Bien amicalement et bon courage.
Jacques
4 septembre 2008 à 16:38
Monsieur le Premier Ministre,
Comme promis, j’y reviens, tout simplement parce que j’ai oublié de vous parler des missions des Sénateurs à travers le Monde.
J’avais le souvenir d’un billet d’Odile que j’ai retrouvé facilement, il est en date du 9 août 2008 à 22H59 dans « dialogue franco-chinois sur les droits de l’homme à Pékin » dans lequel elle faisait remarquer que lors de la conférence internationale sur le sida à Mexico du 3 au 8 août 2008 la France n’était représentée que par deux fonctionnaires. J’avais également en mémoire d’avoir lu sur son Blog que le Sénateur Michel Guerry représentant des français établis hors de France était présent à cette conférence de Mexico, ne faudrait-t-il pas renforcer notre présence française dans ce genre de manifestations qui revêtent un caractère humanitaire ou pour le bien de l’humanité, tout comme il serait sans doute pertinent de multiplier les déplacements dans les pays francophones pour le bien de notre langue ou pour soutenir un membre du Gouvernement lors de l’un de ses déplacements à l’étranger pour montrer au Monde que la France est bien présente partout dans le Monde.
Très cordialement
Jacques
4 septembre 2008 à 23:12
monsieur le Premier ministre j ai toujours apprecie vos competences ,c est normal que vous vous presentiez a la presidence du senat. je sais qu’avec Alainlambert il y une amitie mutuelle., mais si il se presente qu’ en penserez vous,? vous dites attendre la reuniom de l’ UMP ?ce parti ne represnte pas la majorite au senat et sachez qu ‘alain lambert a chaque fois qu’il s est presente a une election, il a ete elu avec les electeurs de tous bords de sa ville ou de l’ orne ..je suis un pietre informaticien, suis un simple citoyen responsable , soucieux de la vie economique de notre france .Monsieur le premier ministre je vous presente toute mon amitie ‘mon plus grand respect. mais je vais encourager alain lambert a se presenter; il y en marre des decisions des parti’. c ‘ est ce que J’ai toujours defendu localement et sur le plan departemental
peut etre je n’aurais pas de reponse a mon billet
Sentiments respectueux
MICHEL LEROUX
5 septembre 2008 à 0:44
Mon Cher Jacques,
Reverser ton indemnité à des nécessiteux, cela ne m’étonne pas de toi !

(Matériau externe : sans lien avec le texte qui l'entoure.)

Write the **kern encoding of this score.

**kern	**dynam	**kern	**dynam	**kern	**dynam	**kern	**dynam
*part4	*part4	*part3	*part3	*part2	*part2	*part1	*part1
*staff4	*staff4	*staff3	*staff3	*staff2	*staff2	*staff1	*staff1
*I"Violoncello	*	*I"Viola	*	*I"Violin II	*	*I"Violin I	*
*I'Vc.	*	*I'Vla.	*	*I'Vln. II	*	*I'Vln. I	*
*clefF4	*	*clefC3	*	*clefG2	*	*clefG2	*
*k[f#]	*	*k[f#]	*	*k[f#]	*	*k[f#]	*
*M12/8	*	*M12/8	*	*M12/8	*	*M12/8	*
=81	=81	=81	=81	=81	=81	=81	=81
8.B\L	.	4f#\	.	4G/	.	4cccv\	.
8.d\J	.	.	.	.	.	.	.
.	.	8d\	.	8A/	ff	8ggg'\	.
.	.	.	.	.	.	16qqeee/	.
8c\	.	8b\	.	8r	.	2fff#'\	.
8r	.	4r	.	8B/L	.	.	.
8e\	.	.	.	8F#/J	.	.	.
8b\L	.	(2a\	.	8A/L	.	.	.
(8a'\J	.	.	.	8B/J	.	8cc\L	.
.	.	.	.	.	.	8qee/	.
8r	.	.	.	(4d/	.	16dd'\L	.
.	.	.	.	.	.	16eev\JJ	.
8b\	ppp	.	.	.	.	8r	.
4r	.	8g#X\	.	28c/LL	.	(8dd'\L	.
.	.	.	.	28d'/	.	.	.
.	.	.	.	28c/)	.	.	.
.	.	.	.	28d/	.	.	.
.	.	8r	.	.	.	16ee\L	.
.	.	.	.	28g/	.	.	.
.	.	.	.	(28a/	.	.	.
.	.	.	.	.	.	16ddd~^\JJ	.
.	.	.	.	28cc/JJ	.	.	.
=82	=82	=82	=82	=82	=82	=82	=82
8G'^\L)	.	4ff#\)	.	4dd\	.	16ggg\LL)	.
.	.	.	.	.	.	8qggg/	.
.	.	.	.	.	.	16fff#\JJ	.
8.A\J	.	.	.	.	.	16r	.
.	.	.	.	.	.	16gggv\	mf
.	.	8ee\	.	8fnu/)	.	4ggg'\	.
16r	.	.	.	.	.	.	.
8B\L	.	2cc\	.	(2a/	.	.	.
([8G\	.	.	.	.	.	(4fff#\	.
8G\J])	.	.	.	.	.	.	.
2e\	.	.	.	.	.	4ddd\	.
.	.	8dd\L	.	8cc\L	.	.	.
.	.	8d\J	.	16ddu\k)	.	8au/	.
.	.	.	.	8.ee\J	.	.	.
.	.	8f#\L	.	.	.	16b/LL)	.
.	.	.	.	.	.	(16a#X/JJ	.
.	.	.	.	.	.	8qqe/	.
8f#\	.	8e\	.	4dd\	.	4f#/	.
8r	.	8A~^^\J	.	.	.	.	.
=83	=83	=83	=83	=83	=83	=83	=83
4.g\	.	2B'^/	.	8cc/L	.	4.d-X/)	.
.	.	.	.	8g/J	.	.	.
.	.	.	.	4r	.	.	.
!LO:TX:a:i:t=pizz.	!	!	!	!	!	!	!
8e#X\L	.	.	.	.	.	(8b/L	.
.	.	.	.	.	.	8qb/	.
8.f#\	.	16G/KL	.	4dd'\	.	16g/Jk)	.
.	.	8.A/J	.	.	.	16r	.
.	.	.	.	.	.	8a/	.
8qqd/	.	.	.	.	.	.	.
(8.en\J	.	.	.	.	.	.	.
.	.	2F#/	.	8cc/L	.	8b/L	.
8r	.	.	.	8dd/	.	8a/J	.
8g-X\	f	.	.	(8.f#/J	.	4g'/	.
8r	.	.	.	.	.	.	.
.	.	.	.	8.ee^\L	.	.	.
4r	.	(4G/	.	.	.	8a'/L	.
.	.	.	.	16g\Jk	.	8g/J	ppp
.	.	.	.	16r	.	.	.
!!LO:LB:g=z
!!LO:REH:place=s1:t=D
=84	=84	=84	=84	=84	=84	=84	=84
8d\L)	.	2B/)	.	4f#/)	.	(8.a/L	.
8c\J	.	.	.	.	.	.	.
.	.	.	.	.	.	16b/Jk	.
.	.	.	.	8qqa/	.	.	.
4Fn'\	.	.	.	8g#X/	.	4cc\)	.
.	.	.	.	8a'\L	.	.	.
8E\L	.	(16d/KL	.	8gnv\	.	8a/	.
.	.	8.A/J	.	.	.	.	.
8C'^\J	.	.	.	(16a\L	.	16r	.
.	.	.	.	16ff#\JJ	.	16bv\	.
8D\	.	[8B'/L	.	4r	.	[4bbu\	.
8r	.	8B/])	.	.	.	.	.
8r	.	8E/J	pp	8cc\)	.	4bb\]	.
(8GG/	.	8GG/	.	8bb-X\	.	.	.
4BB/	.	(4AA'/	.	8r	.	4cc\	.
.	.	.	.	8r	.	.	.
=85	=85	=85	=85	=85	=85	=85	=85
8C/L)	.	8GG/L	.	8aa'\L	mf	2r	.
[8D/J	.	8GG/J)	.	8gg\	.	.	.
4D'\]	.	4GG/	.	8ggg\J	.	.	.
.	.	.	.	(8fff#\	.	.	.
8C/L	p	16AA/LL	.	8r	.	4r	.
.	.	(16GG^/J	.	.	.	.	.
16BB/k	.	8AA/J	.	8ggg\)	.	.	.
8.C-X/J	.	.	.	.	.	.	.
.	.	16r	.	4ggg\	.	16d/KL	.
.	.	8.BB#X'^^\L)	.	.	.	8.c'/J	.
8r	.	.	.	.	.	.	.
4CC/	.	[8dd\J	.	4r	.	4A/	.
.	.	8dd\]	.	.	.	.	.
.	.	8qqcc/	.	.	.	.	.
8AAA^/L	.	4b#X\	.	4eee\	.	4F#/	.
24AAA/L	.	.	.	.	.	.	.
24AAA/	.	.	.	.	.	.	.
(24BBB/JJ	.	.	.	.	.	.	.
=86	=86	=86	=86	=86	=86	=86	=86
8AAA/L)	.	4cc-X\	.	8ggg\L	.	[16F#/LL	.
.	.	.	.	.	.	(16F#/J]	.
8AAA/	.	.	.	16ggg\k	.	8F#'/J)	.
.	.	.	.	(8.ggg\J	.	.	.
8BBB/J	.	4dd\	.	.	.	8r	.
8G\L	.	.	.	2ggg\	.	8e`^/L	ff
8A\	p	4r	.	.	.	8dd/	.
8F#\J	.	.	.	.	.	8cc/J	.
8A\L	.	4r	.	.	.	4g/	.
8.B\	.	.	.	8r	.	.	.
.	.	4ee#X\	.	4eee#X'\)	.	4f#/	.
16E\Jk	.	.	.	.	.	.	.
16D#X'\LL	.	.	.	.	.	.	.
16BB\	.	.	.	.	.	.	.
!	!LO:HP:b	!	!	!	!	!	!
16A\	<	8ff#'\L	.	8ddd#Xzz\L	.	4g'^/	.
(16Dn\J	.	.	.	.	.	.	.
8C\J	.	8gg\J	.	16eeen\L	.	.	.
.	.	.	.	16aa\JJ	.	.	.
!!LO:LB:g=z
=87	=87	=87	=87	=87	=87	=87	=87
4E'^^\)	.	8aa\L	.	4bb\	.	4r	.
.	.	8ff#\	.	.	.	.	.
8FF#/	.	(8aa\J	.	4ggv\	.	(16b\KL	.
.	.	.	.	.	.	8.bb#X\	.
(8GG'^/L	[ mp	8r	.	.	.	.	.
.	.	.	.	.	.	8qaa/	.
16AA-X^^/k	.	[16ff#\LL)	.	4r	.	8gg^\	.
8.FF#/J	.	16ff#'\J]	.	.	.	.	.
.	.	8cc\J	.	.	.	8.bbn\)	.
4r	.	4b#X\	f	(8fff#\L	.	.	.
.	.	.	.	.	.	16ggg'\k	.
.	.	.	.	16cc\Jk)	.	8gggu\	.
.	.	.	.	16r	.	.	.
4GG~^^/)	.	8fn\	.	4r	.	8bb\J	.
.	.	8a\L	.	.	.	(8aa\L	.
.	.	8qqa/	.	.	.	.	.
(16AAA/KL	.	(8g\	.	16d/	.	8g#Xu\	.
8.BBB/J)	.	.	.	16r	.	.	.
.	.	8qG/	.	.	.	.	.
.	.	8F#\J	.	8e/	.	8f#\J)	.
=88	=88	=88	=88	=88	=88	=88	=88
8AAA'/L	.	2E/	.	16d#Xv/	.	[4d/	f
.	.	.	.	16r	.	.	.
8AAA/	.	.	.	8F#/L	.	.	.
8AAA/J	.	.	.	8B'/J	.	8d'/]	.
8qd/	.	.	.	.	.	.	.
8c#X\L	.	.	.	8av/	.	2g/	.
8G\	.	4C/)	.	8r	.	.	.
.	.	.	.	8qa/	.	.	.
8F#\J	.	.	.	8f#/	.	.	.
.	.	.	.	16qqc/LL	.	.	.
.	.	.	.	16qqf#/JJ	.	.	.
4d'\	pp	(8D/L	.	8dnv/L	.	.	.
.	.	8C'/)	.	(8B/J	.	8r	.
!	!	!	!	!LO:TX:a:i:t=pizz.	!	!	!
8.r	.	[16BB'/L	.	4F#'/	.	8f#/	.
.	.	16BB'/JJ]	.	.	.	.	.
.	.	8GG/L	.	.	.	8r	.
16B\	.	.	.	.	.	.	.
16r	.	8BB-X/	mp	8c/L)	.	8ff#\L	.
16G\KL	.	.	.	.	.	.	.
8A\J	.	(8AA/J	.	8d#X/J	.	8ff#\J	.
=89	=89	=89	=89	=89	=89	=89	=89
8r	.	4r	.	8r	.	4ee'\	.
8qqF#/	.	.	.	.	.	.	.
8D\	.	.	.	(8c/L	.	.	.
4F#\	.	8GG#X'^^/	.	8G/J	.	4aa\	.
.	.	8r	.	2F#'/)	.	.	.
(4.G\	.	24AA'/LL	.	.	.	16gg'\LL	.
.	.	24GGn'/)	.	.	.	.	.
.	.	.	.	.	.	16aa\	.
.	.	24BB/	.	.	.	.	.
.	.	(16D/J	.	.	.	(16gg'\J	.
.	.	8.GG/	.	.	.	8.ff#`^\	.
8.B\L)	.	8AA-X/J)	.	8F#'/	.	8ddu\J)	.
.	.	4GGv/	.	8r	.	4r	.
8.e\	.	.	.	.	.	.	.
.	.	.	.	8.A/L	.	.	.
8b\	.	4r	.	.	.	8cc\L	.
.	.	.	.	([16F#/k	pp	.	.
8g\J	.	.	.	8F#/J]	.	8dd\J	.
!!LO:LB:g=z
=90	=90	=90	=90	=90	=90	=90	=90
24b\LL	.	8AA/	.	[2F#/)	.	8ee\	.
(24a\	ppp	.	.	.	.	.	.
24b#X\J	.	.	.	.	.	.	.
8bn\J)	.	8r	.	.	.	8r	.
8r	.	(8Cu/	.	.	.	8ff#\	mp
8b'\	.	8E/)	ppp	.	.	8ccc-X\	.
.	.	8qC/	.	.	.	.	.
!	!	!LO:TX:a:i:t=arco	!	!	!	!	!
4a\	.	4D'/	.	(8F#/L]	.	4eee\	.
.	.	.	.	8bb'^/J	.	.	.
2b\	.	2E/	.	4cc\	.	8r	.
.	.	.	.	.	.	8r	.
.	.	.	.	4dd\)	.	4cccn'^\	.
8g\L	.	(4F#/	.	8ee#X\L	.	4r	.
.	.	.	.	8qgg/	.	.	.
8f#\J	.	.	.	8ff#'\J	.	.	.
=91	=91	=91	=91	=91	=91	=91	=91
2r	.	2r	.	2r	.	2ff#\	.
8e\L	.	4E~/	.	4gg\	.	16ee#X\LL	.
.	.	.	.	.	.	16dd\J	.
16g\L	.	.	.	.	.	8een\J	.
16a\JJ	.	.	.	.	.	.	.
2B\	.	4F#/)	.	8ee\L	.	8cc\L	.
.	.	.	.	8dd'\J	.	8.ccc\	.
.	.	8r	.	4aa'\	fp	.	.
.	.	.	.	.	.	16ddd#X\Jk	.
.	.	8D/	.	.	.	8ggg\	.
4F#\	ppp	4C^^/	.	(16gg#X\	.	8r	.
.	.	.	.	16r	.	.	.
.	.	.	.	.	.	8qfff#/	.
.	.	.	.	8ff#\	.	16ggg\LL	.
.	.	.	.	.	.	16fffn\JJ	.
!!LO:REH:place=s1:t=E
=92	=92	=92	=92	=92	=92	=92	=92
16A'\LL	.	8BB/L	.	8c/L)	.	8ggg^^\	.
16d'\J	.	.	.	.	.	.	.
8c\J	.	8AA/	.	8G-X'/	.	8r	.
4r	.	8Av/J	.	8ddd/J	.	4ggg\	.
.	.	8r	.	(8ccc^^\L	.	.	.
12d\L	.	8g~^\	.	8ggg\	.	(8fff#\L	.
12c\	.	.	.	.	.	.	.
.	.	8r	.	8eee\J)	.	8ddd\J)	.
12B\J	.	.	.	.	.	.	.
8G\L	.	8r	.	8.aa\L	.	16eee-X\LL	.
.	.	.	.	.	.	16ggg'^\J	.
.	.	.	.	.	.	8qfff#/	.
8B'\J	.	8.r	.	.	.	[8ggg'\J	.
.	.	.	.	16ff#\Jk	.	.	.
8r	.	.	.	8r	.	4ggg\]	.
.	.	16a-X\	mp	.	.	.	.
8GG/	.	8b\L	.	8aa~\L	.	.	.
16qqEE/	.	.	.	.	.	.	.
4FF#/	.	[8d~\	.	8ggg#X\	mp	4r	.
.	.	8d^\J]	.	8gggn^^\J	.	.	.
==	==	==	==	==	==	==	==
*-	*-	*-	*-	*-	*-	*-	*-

Tu es un hummaniste et tu as le coeur sur la main !!
Mais tu conviendras qu’il est tout de même choquant que l’Etat emploie de très nombreux fonctionnaires pour gérer le bon versement de cette rente…
Cela me rappelle l’époque où la totalité de l’argent collecté pour la redevance télévisée ne suffisait pas à payer les frais de fonctionnement pour collecter cette redevance…
Pour ce qui est de ton engagement aux côtés de Monsieur Raffarin, pas besoin de relire ton article : celui qui ignore ton attachement et ta fidélité envers notre Sénateur préféré, n’est jamais venu sur ce blog !
Bon week-end,
Pierre ARCHAMBEAUD
5 septembre 2008 à 1:25
Cher Jean-Pierre,
Merci d’avoir posté ton commentaire sur mon blog en réponse à mon inquiétude suite au papier de l’Express. Tu as bien fait de démentir avec force de genre de ragots. Les auteurs sont stupides, ils te nuisent puisque je ne t’imagine pas t’accomoder de ces petits arrangements entre amis, d’un autre âge. C’était aussi gros que la sardine bloquant le port de Marseille, mais quand-même !
Bien cordialement à toi,
Alain Lambert.
5 septembre 2008 à 16:53
Bonjour mon cher Pierre,
Tu fais bien de préciser que j’ai le cœur sur la main …
Tu sais plus rien ne me choque et surtout depuis 15 mois… bien que je partage cette réflexion sur l’emploi des fonctionnaires, mais il y a tant à faire dans notre Pays qu’il faudrait épurer tous le ministères, malheureusement il y a certaines institutions auxquelles il ne faut pas toucher mais je te rassure cet avantage dont tu faisais cas disparaîtra avec le temps, les crédits alloués diminuent d’année en année et bientôt les fonctionnaires attachés à la gestion du traitement des médaillés militaires et des dignitaires de la Légion d’Honneur disparaîtront également., mais enfin ce n’est qu’une goutte d’eau.
Ce n’est pas dans cette vision que j’avais attiré ton attention. Si dans mon billet, j’ai redonné meilleure réputation à certaines personnes respectables que tu avais un peu discréditées, c’est parce que je pense que dans notre société actuelle il faut faire attention à ce que l’on dit ou écrit et éviter de jeter le discrédit sur des personnes facilement identifiables en donnant des informations préjudiciables surtout si elles sont incomplètes.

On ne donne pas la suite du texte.